City purchases new baler for recycling plant

Published 12:00 am Tuesday, April 14, 2015

City of Andalusia employees Dwayne Sutton (left) and Lewis Demmings turn on the new baler at the recycling plant Monday afternoon. | Andrew Garner/Star-News

City of Andalusia employees Dwayne Sutton (left) and Lewis Demmings turn on the new baler at the recycling plant Monday afternoon. | Andrew Garner/Star-News

Through an Alabama Department of Environmental Management grant, the city of Andalusia’s Public Works Department bought a new baler and shredder to aid in its recycling operations.

Out of the $127,000 grant, $123,000 was used to purchase the two new pieces of machinery. The baler was installed on Sunday, and the shredder will be installed May 6.

Andalusia Director of Public Works Glynn Ralls was busy helping install the mammoth 10-ton baler over the weekend.

Ralls said the recycling center bales plastic bottles, aluminum cans, cardboard and two types of plastic, including milk jugs and the No. 2-marked bottles.

Ralls said the new baler is 18 inches wider than the older model, and produces bigger — and heavier — bales.

Each new bale stands 40 inches tall, 48 inches wide and weighs approximately a ton.

In a 20-year span, the old baler compacted approximately 12,000 tons — or 545, 40-foot trailers full — of recyclables, and saved the city $250,000, Ralls said.

Ralls said the new baler doesn’t separate the recycling, it only compacts it into bales.

That’s where city employees Ray Lee, Robert Elliott, Dwayne Sutton and Lewis Demmings come into the picture.

Standing around a square box littered with labels from the various plastic bottles and cans that have been recycled through the facility, all four were busy separating recyclables.

Once Lee, Elliott, Sutton and Demmings finish weeding out what is recyclable and what isn’t, the recycling is then loaded onto an inclined conveyer belt, which carries it the recycling to the new baler, waiting below.

Ralls said the baler uses knives to help compact the recyclables into the block.

To stay ahead of schedule, Ralls said the crew doubled up Friday’s cardboard run to go ahead and get Monday’s work already done.

Once the bales are formed, they are carted to an open pavilion at the facility, where they waits to be purchased by brokers all around the United States.

Ralls said a bale of cardboard goes for $80 per ton, and the money goes to help with fuel and other expenses.

Additionally, the baler also helps save landfill space.

Right now, Ralls said around 35 percent of city residents recycle, and there are 105 cardboard trailers distributed at local businesses in town.
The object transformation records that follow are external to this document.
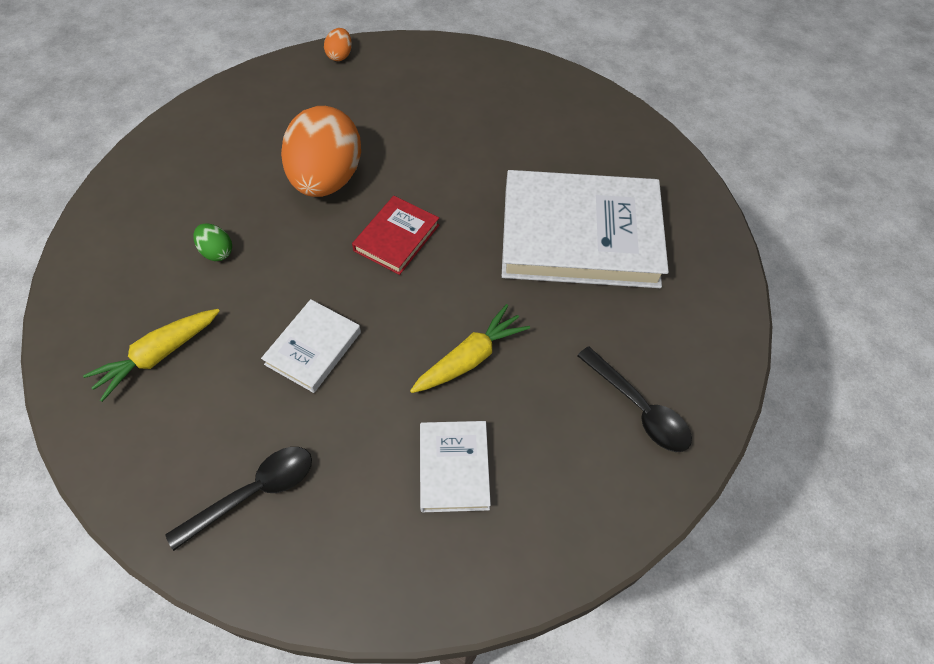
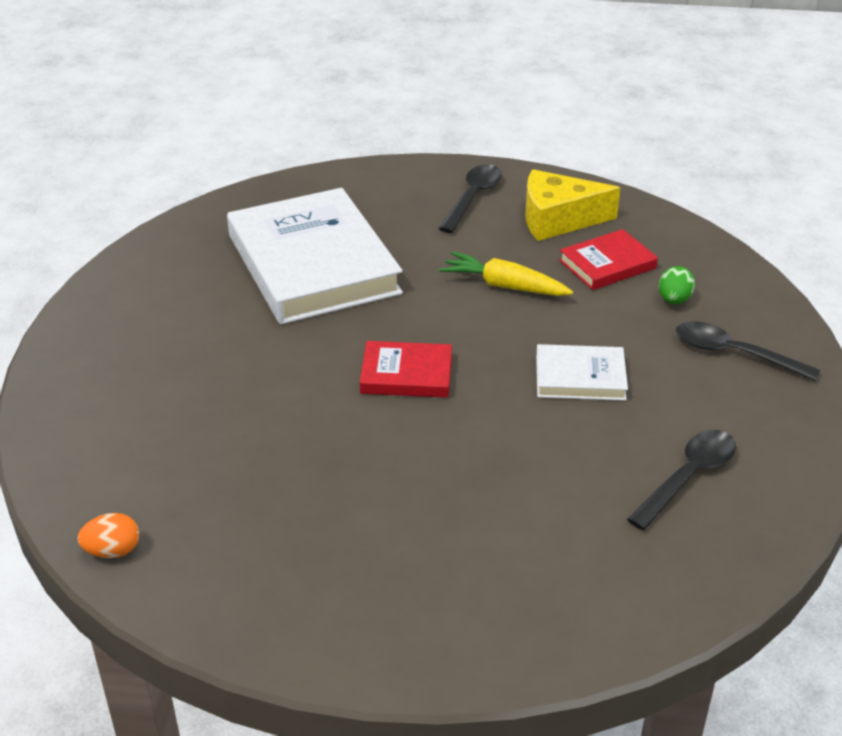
camera: 115 degrees left, 20 degrees down
yellow carrot [83,309,220,402] -> black spoon [627,430,736,530]
green egg [193,223,232,261] -> green egg moved to [659,266,695,304]
orange egg [281,106,361,197] -> none
white book [420,421,491,512] -> red book [559,229,658,290]
none -> yellow cheese [525,169,620,241]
“We wish it was higher,” he said.

Ralls said those who are interested in recycling can call the office at 222-0862 and ask to be put on the recycling route. Residents can deliver their own recycling to the facility as well, he said.

Residents are encouraged to fill their green recycle bags two-thirds full.

There’s no need to separate the recycling, as the city takes care of that manually.